Ruiz' comeback: psg's geheimwaffe für den champions-league-triumph?

Paris – Nach fast drei Monaten Zwangspause ist er zurück und scheint das fehlende Puzzleteil im PSG-Mittelfeld zu sein: Fabián Ruiz. Der Spanier, der im Sommer 2022 für 22,5 Millionen Euro vom SSC Neapel an die Seine wechselte, hat in seinen letzten Spielen eine beeindruckende Form gezeigt und Trainer Luis Enrique ins Schwärmen gebracht.

Ein mentaler blitz im defensiven mittelfeld

Enrique bezeichnet Ruiz als „Spieler, der auf den ersten Blick eine Sache suggeriert, in Wahrheit aber das Gegenteil ist.“ Seine vermeintliche Langsamkeit wird durch eine außergewöhnliche mentale Schnelligkeit konterkariert. Ruiz ist nicht nur technisch versiert, sondern hat sich auch defensiv enorm weiterentwickelt. „Er ist ein anderer Spielertyp, einer, den ich mag“, so der PSG-Coach, der betonte, dass seine Wertschätzung nicht auf der spanischen Nationalität, sondern auf seinen Qualitäten beruht.

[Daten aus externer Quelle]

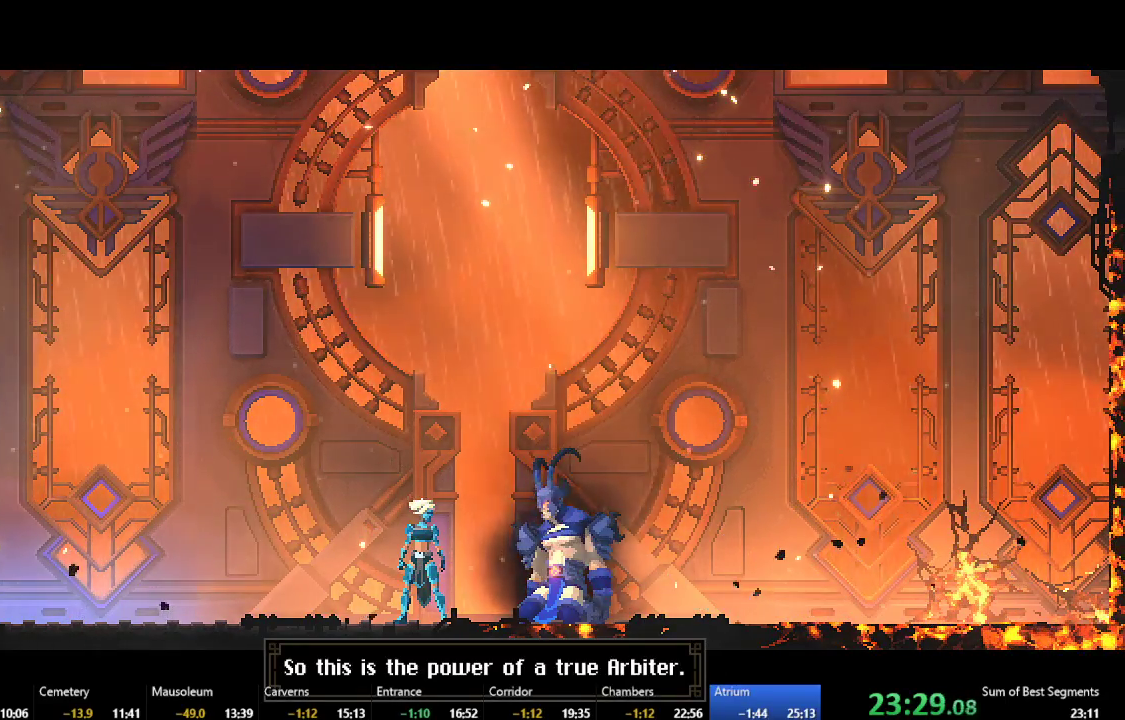
{"buttons": ["L2"], "events": []}
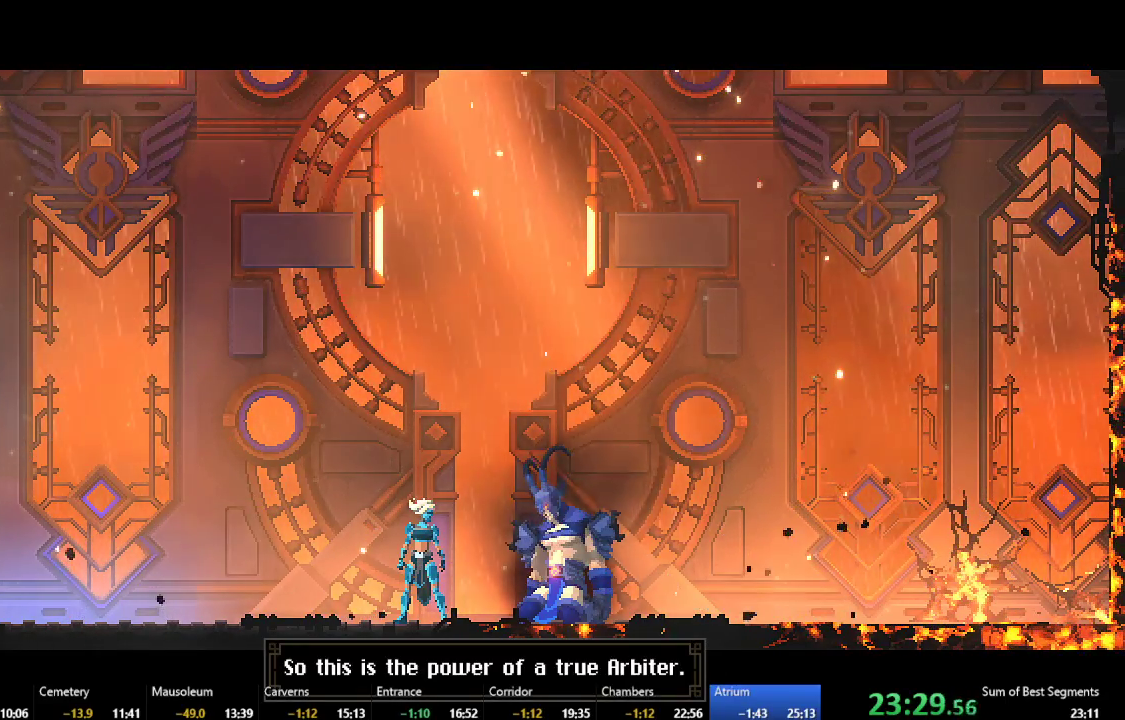
{"buttons": ["L2"], "events": []}
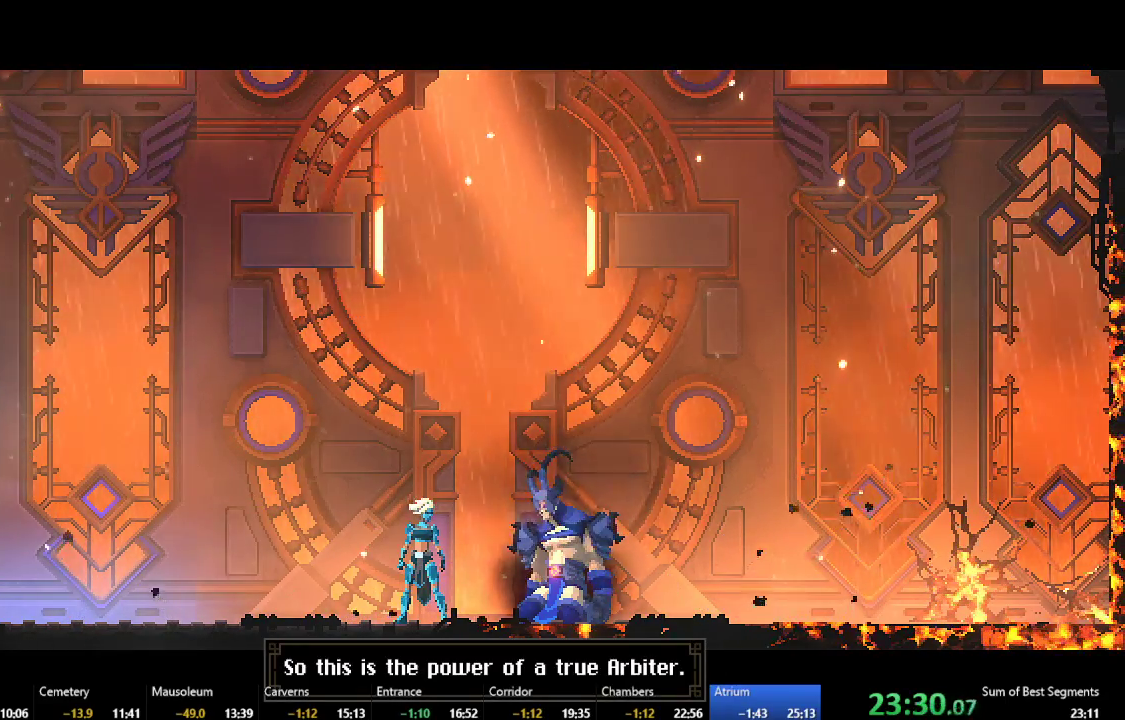
{"buttons": ["L2"], "events": [[217, "R2", "down"], [333, "R2", "up"]]}
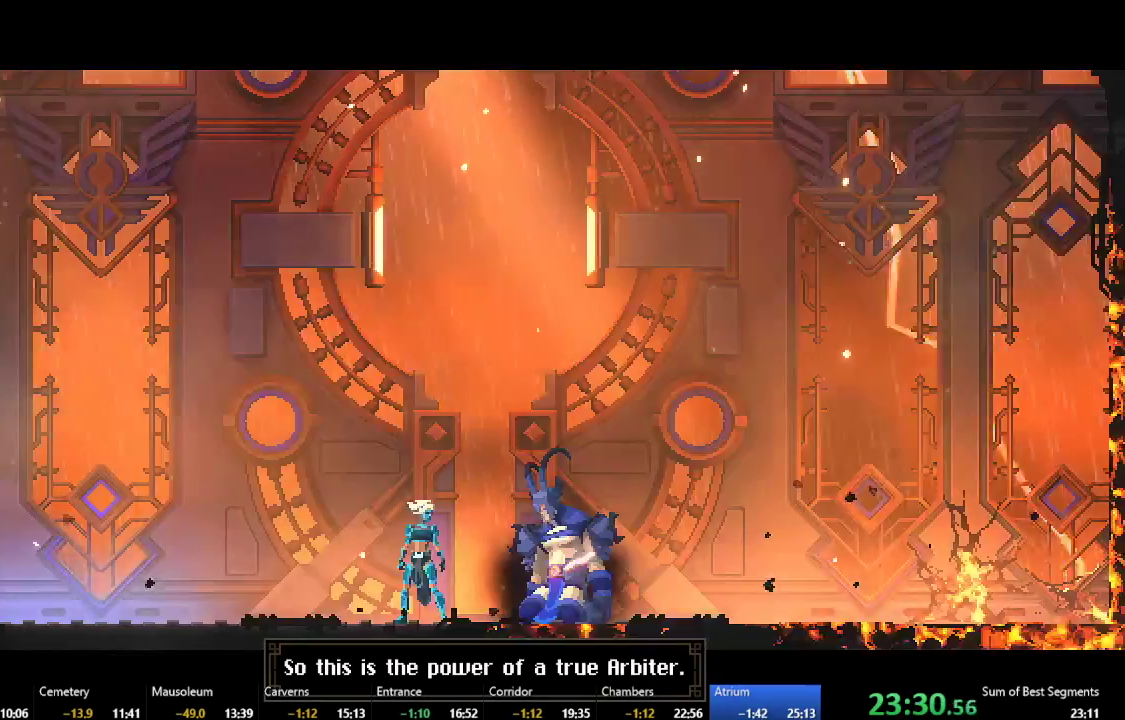
{"buttons": ["L2"], "events": []}
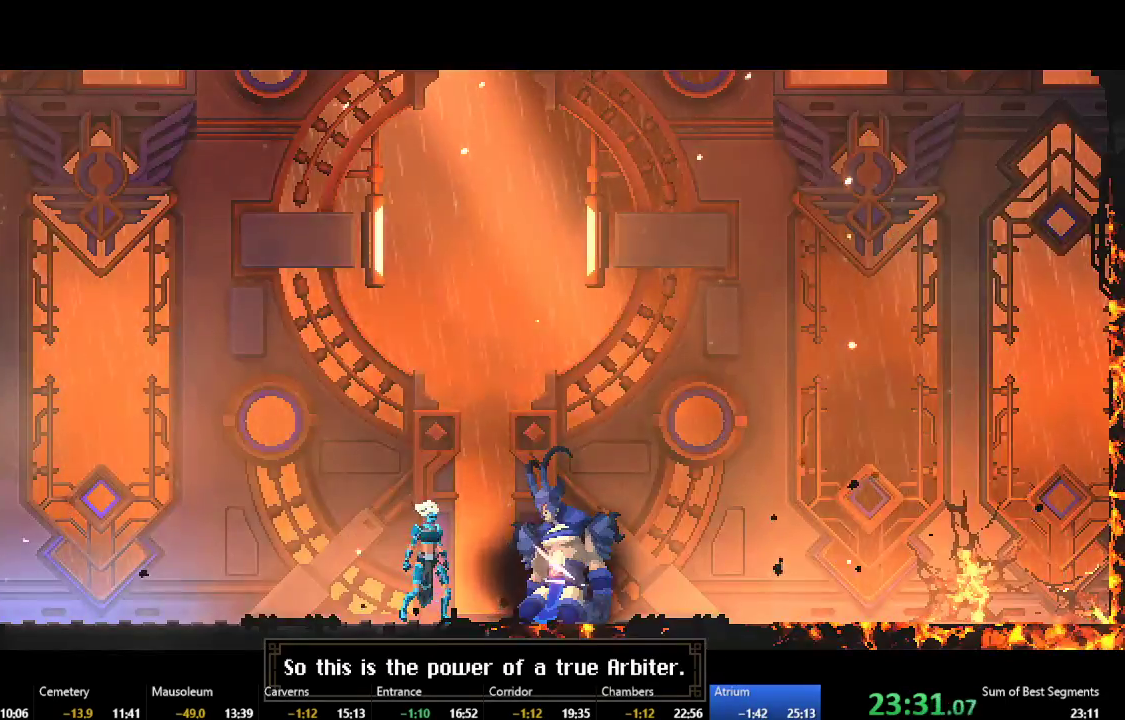
{"buttons": ["L2"], "events": []}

Die Statistiken untermauern Enriques Lobpreisungen. In seinen drei Partien als Stammspieler war Ruiz der Spieler mit den meisten erfolgreichen Pässen im gegnerischen Drittel (73), der Dritte mit den meisten erfolgreichen Pässen insgesamt (145 von 148) und ebenfalls Dritter in der Anzahl der Klärungen (4). Zudem verbuchte er 10 Ballgewinne und drei erfolgreiche Tacklings. Ein beachtlicher Wert, der auch Luis de la Fuente, den spanischen Nationaltrainer, beeindruckt.

„Er scheint langsam, aber mental ist er der Schnellste auf dem Platz“, so Enrique, der die Bedeutung des Spielers für die Balance seines Teams hervorhebt. Ruiz bringe sowohl technische als auch körperliche Qualität ins Spiel und zeige, wie man mit und ohne Ball agieren muss. Nach seiner langen Verletzungspause leistet er einen „enormen Beitrag“ zum Erfolg der Pariser.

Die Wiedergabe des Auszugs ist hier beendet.